Resolution 4327 of Brazil’s National Monetary Council sets guidelines for financial institutions to establish their socio-environmental responsibility policies. “The financial system sees itself as a major social agent, and soundness is an important value, so it has sought ways to avoid social and environmental risks”, said Rodrigo Porto, head of division at the Financial System Regulation Department of the Central Bank of Brazil.

This debate was part of the third panel of the seminar “The financial sector’s role in the fight against slave labour and human trafficking”, the first of its kind in the country, organized by the Brazilian Labour Public Prosecutor’s Office and NGO Repórter Brasil, and co-sponsored by the United Nations University and the Liechtenstein Initiative – Global Financial Sector Commission on Modern Slavery and Trafficking in Human Beings. The event took place on Friday, March 15, in São Paulo. The panel was mediated by Repórter Brasil’s Natália Suzuki, who is a member of the State and Municipal Commissions for the Eradication of Slave Labour in São Paulo.

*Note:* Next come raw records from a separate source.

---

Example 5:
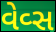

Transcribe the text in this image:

વેવ્સ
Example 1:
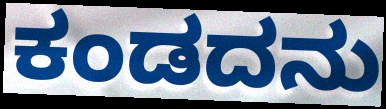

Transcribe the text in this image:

ಕಂಡದನು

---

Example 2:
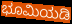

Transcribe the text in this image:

ಭೂಮಿಯಡಿ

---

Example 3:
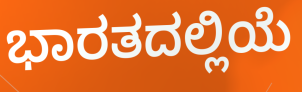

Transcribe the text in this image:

ಭಾರತದಲ್ಲಿಯೆ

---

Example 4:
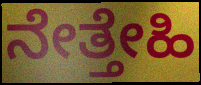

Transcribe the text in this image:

ನೇತ್ತೇಹಿ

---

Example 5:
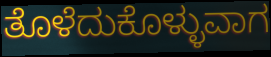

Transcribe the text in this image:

ತೊಳೆದುಕೊಳ್ಳುವಾಗ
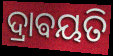
ଦ୍ରାଵୟତି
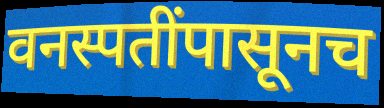
वनस्पतींपासूनच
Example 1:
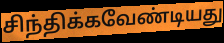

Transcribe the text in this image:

சிந்திக்கவேண்டியது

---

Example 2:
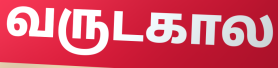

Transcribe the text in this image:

வருடகால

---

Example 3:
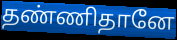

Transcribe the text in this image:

தண்ணிதானே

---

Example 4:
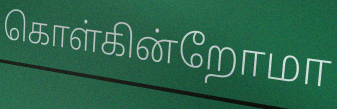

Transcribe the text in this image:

கொள்கின்றோமா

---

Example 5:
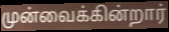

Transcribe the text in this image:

முன்வைக்கின்றார்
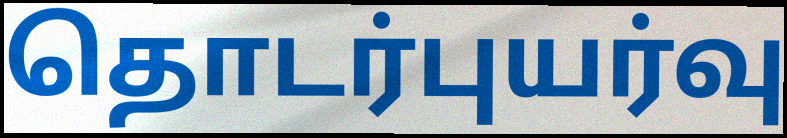
தொடர்புயர்வு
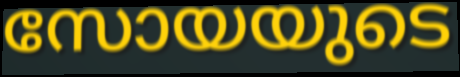
സോയയുടെ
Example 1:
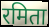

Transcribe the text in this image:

रमिता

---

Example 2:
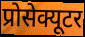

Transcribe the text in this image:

प्रोसेक्यूटर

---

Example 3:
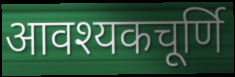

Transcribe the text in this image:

आवश्यकचूर्णि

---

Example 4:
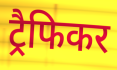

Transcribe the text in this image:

ट्रैफिकर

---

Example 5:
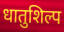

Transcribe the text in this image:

धातुशिल्प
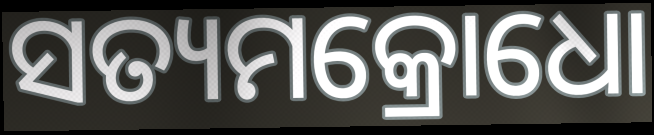
ସତ୍ୟମକ୍ରୋଧୋ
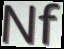
Nf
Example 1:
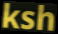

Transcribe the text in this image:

ksh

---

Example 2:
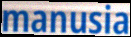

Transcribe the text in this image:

manusia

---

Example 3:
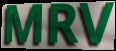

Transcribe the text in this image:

MRV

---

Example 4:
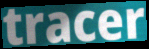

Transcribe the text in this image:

tracer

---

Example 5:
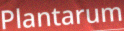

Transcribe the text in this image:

Plantarum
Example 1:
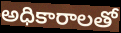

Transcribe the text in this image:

అధికారాలతో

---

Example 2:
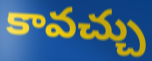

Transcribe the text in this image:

కావచ్చు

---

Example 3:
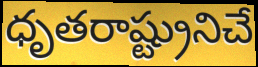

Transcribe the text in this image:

ధృతరాష్ట్రునిచే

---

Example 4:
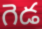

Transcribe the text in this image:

గెడ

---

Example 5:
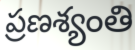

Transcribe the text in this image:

ప్రణశ్యంతి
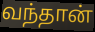
வந்தான்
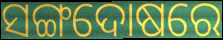
ସଙ୍ଗଦୋଷରେ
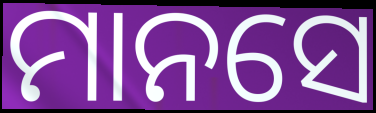
ମାନସେ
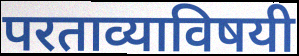
परताव्याविषयी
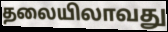
தலையிலாவது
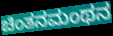
ಚಿಂತನಮಂಥನ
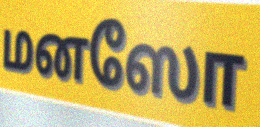
மனஸோ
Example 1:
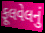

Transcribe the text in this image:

ફૂલવેલનું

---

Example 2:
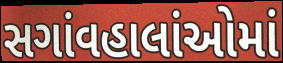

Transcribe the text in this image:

સગાંવહાલાંઓમાં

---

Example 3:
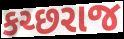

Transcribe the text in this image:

કચ્છરાજ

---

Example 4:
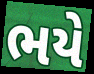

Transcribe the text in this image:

ભયે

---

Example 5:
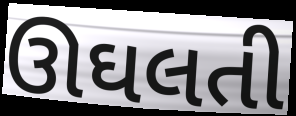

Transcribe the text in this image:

ઊઘલતી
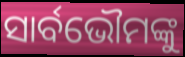
ସାର୍ବଭୌମଙ୍କୁ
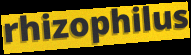
rhizophilus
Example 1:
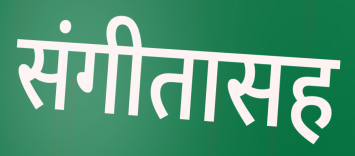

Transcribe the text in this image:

According to Borges, it is necessary to think about the next step after the publication of Resolution 4327, which celebrates its fifth anniversary in April this year. “The requirements could be intensified, it will depend on the regulators”, he said. The international arena has raised new issues. In the Netherlands, an agreement has been recently signed between the government, trade unions, NGOs and human rights bodies to establish concrete actions. “That’s how we should set deadlines and build governance.”

That is not an isolated initiative. Across the globe, the financial sector is beginning to look at ways to get more involved in reducing forced labour in order to meet the targets of the 2030 Agenda for Sustainable Development. Estimates indicate that such crime, along with human trafficking, yields about 150 billion dollars annually.

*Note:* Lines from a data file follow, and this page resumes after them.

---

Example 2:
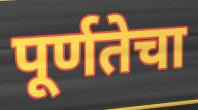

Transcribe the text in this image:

पूर्णतेचा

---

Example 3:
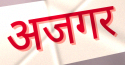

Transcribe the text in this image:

अजगर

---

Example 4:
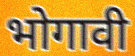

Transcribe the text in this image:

भोगावी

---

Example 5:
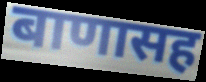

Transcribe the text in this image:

बाणासह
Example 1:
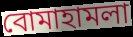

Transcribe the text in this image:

বোমাহামলা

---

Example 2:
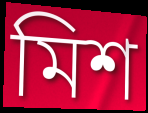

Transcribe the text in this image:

মিশ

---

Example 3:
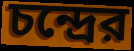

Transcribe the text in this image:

চন্দ্রের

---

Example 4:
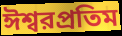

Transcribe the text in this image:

ঈশ্বরপ্রতিম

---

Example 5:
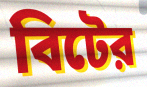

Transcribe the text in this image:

বিটের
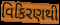
વિકિરણથી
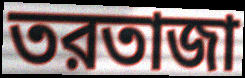
তরতাজা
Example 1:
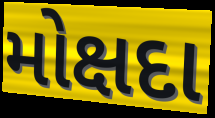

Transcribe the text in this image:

મોક્ષદા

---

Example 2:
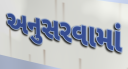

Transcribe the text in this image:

અનુસરવામાં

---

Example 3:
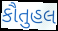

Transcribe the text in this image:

કૌતુહલ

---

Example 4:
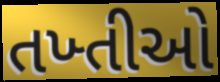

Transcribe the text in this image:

તખ્તીઓ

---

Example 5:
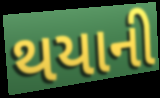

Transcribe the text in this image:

થયાની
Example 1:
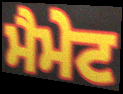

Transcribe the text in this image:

ਮੈਮੇਟ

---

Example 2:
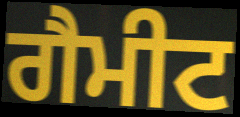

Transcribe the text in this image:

ਗੈਮੀਟ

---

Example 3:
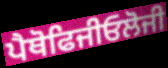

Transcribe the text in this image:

ਪੈਥੋਫਿਜੀਓਲੋਜੀ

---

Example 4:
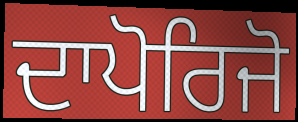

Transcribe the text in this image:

ਦਾਪੋਰਿਜੋ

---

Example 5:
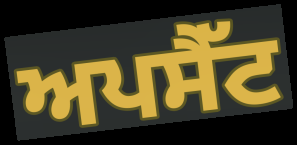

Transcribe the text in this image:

ਅਪਸੈੱਟ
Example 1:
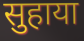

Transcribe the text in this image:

सुहाया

The United Nations University, in partnership with the governments of the Principality of Liechtenstein, Australia and the Netherlands as well as banks, joined a Financial Sector Commission on Slavery and Human Trafficking. In addition to encouraging more information on the subject, the idea is to discuss the adoption of mechanisms to speed up its eradication. Members will meet in April in Australia to discuss financial innovations that could be used to eradicate slave labour and human trafficking.

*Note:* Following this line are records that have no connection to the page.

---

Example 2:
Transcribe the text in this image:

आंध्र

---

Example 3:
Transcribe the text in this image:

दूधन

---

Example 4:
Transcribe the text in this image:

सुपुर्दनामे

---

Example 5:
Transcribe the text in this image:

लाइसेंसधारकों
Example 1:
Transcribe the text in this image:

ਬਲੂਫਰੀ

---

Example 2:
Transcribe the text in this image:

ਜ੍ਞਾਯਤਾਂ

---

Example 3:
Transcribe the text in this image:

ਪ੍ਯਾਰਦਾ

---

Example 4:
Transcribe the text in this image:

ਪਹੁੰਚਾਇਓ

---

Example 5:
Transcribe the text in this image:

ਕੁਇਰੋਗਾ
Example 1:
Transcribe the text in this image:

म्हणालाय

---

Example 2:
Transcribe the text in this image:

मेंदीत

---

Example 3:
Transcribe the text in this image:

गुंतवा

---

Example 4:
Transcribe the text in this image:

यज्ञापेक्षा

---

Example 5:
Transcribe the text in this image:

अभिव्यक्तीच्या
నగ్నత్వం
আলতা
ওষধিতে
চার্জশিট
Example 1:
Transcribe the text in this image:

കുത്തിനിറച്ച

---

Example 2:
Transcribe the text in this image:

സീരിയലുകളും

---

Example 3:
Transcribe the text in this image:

The meeting is another step forward in the initiative, which has been working since September 2018 to design measures to eliminate the problem. A UN meeting in September 2019 in the United States will launch a report with concrete measures that could be adopted. “There is an effort to create solutions and for each actor to know what each country is doing”, said James Cockayne, director of the Centre for Policy Research at the United Nations University and head of Secretariat for the Liechtenstein Initiative for the Financial Sector.

Another initiative is the platform of Alliance 8.7, which gathers institutions working to combat forced labour, modern slavery, human trafficking and child labour to eradicate them worldwide by 2030. The tool was devised by the United Nations University in partnership with international organizations such as the International Labour Organization and Brazil’s Labour Public Prosecutor’s Office. The project includes data gathering, analyses, a discussion forum, news and studies on the four themes. It aims to spread public policies that contribute to eradicating the problem. “Having more information is essential”, Cockayne said.

At the end of the seminar, Anita Ramasastry, director of the Sustainable International Development Graduate Program at the University of Washington’s School of Law, said that the financial sector could provide more information to improve mapping of value chains. Since banks fund several links – from suppliers to construction companies to shareholders and investors – they have data that may help assessing the role of each agent and its impacts, which, in turn, may help to create tools, either to avoid forced labour or to develop policies to support the lives of those who have been freed.

“Precise information is very important in the fight,” she said.